● **INSTRUCTIONS**:
[a] In the forum thread about headphone audio on FreeBSD, which audio card does the laptop have?
[b] Repeat the part of the FreeBSD headphone audio thread starting with "I've been going" and going on through "Thanks in advance.".
[c] Go on with the FreeBSD headphone audio thread from the point where it stops.

● **GIVEN TEXT**:
.....
# Audio/Headphone using FreeBSD 12-release in Dell Inspiron 17-7573 (i7573-7994GRY-PUS)



## manoeldesouza (Mar 5, 2019)

Hello everyone,

     I've been going back and forth on my attempts to depart from Linux in favor for FreeBSD in my new laptop. I have, however, been struggling to have audio over the headphone jack at the left. The audio card in this box is a Realtek ALC3254, and works alike a charm in Manjaro.

I've tried:
`# sysctl hw.snd.default_unit=1`
and:
`# sysctl hw.snd.default_auto=1`
and also, multiple attempts with different combinations using devices.hints but no success. Best result is a little chirp by the time it attempts to play any mp3.
Using
`# sysctl hw.snd.default_unit=0` works fine.

Looks like everything else works fine in this laptop. I`m back in Manjaro, but with hopes to stick for good in FreeBSD. Any ideas?

Thanks in advance.


----------



## A.Petrov (Mar 5, 2019)

You need to carefully read the man page





						snd_hda
					






					www.freebsd.org
				




If you not understand what is described there - perhaps return to Manjaro is a good choice for you.
Sound (HDA) subsystem is not very user friendly in FreeBSD. This is what we all have here.
In Linux world snd_hda subsystem contain a lot more improvements and patches for dozen of variations hda chips (especially from realtek). You can see that by the commentaries in the driver sources for hda sound or a commit history in a repository.
.....
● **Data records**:

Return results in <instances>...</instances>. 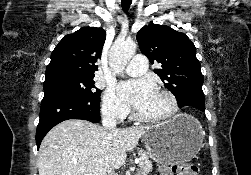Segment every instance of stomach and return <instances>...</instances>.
I'll return each mask as SVG.
<instances>
[{
  "instance_id": "obj_1",
  "label": "stomach",
  "mask_w": 251,
  "mask_h": 175,
  "mask_svg": "<svg viewBox=\"0 0 251 175\" xmlns=\"http://www.w3.org/2000/svg\"><path fill=\"white\" fill-rule=\"evenodd\" d=\"M204 129L193 115L178 113L162 125H150L143 135L148 155L163 165L196 157L203 145Z\"/></svg>"
}]
</instances>
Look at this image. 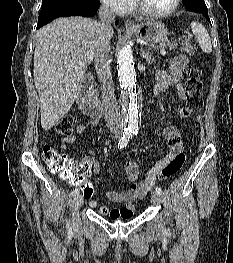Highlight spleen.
I'll return each instance as SVG.
<instances>
[{
    "label": "spleen",
    "mask_w": 233,
    "mask_h": 263,
    "mask_svg": "<svg viewBox=\"0 0 233 263\" xmlns=\"http://www.w3.org/2000/svg\"><path fill=\"white\" fill-rule=\"evenodd\" d=\"M191 29L193 34L195 35L199 45L204 53H211L212 52V44L210 40V36L205 29V27L198 23V22H191Z\"/></svg>",
    "instance_id": "obj_1"
}]
</instances>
.....
● **ANSWERS FOR THIS EXERCISE**:
[a] A Realtek ALC3254.

[b]
I've been going back and forth on my attempts to depart from Linux in favor for FreeBSD in my new laptop. I have, however, been struggling to have audio over the headphone jack at the left. The audio card in this box is a Realtek ALC3254, and works alike a charm in Manjaro.

I've tried:
`# sysctl hw.snd.default_unit=1`
and:
`# sysctl hw.snd.default_auto=1`
and also, multiple attempts with different combinations using devices.hints but no success. Best result is a little chirp by the time it attempts to play any mp3.
Using
`# sysctl hw.snd.default_unit=0` works fine.

Looks like everything else works fine in this laptop. I`m back in Manjaro, but with hopes to stick for good in FreeBSD. Any ideas?

Thanks in advance.

[c]
BSD sources do not contain all of them, and as a result - even you take a success with the play on hda pins (via devices.hints), you can stay faced with an improperly setup on a low level hardware initalizations on a driver-side, affected as wrong microphone / headphone setup (wrong/missed i/o port preparations).
What I am talking about you can see on an example of this bug:





						219350 – [snd_hda] ALC256: no sound out off headphones jack
					






					bugs.freebsd.org
				



Enthusiast found a suggestion for ALC255 chip in a may of 2018, and maintainer take the patch into the system source in january on 2019.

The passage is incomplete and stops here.